-- Source document start --

ReadWriteDlm2

CSV IO Supports Decimal Comma, Date, DateTime, Time, Complex, Missing and Rational

ReadWriteDlm2 functions readdlm2(), writedlm2(), readcsv2() and writecsv2() are similar to those of stdlib.DelimitedFiles, but with additional support for Dates formats, Complex, Rational, Missing types and special decimal marks. ReadWriteDlm2 supports the Tables.jl interface.

For "decimal dot" users the functions readcsv2() and writecsv2() have the respective defaults: Delimiter is ',' (fixed) and decimal='.'.
The basic idea of readdlm2() and writedlm2() is to support the decimal comma countries. These functions use ';' as default delimiter and ',' as default decimal mark. "Decimal dot" users of these functions need to define decimal='.'.
Alternative package: CSV (supports also special decimal marks)

Installation

This package is registered and can be installed within the Pkg REPL-mode: Type ] in the REPL and then:

pkg> add ReadWriteDlm2

Basic Example(-> more): How To Use `ReadWriteDlm2`

julia> using ReadWriteDlm2, Dates           # activate modules ReadWriteDlm2, Dates

julia> a = ["text" 1.2; Date(2017,1,1) 1];  # create array with: String, Date, Float64 and Int eltype

julia> writedlm2("test.csv", a)             # test.csv(decimal comma): "text;1,2\n2017-01-01;1\n"

-- Source document end --
-- Material start --

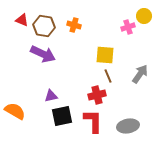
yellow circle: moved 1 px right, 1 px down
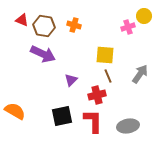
purple triangle: moved 20 px right, 16 px up; rotated 32 degrees counterclockwise
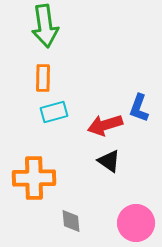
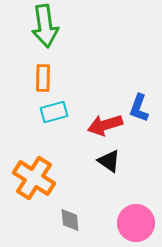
orange cross: rotated 33 degrees clockwise
gray diamond: moved 1 px left, 1 px up
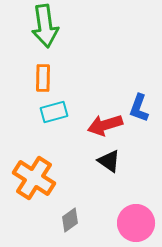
gray diamond: rotated 60 degrees clockwise
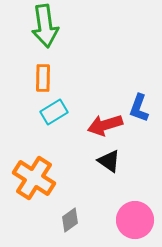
cyan rectangle: rotated 16 degrees counterclockwise
pink circle: moved 1 px left, 3 px up
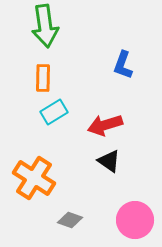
blue L-shape: moved 16 px left, 43 px up
gray diamond: rotated 55 degrees clockwise
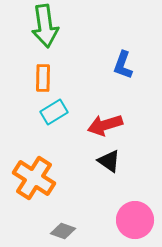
gray diamond: moved 7 px left, 11 px down
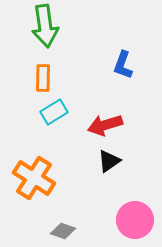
black triangle: rotated 50 degrees clockwise
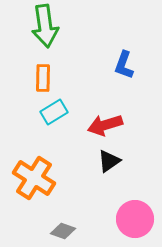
blue L-shape: moved 1 px right
pink circle: moved 1 px up
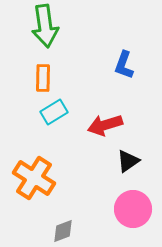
black triangle: moved 19 px right
pink circle: moved 2 px left, 10 px up
gray diamond: rotated 40 degrees counterclockwise
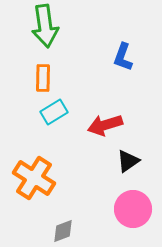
blue L-shape: moved 1 px left, 8 px up
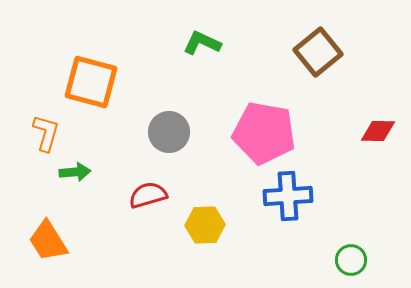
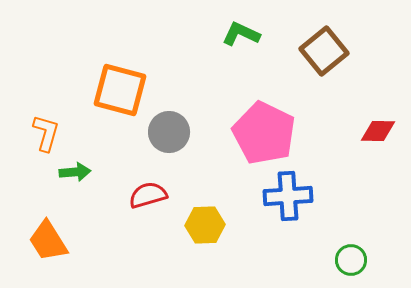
green L-shape: moved 39 px right, 9 px up
brown square: moved 6 px right, 1 px up
orange square: moved 29 px right, 8 px down
pink pentagon: rotated 16 degrees clockwise
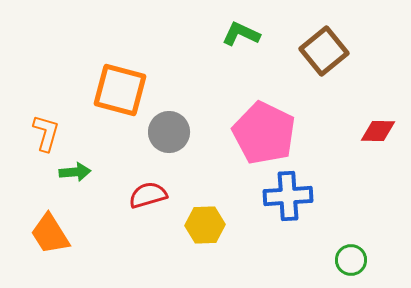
orange trapezoid: moved 2 px right, 7 px up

-- Material end --

Short problem = Carry the ReadWriteDlm2 package page forward from its last line. You can ignore the lines on shapes that move and turn.

Answer for this exercise =
julia> readdlm2("test.csv")                 # read `CSV` data: All four eltypes are parsed correctly!
2×2 Array{Any,2}:
 "text"      1.2
 2017-01-01  1

julia> using DataFrames                     # Tables interface: auto Types for DataFrame columns

julia> DataFrame(readdlm2("test.csv", tables=true))
2×2 DataFrame
│ Row │ Column1    │ Column2 │
│     │ Any        │ Real    │
├─────┼────────────┼─────────┤
│ 1   │ text       │ 1.2     │
│ 2   │ 2017-01-01 │ 1       │

Function `readdlm2()`

Read a matrix from source. The source can be a text file, stream or byte array. Each line, separated by eol (default is '\n'), gives one row. The columns are separated by ';', another delim can be defined.

readdlm2(source; options...)
readdlm2(source, T::Type; options...)
readdlm2(source, delim::Char; options...)
readdlm2(source, delim::Char, T::Type; options...)
readdlm2(source, delim::Char, eol::Char; options...)
readdlm2(source, delim::Char, T::Type, eol::Char; options...)

Pre-processing of source with regex substitution changes the decimal marks from d,d to d.d. For default rs the keyword argument decimal=',' sets the decimal Char in the r-string of rs. When a special regex substitution tuple rs=(r.., s..) is defined, the argument decimal is not used ( -> Example). Pre-processing can be switched off with: rs=().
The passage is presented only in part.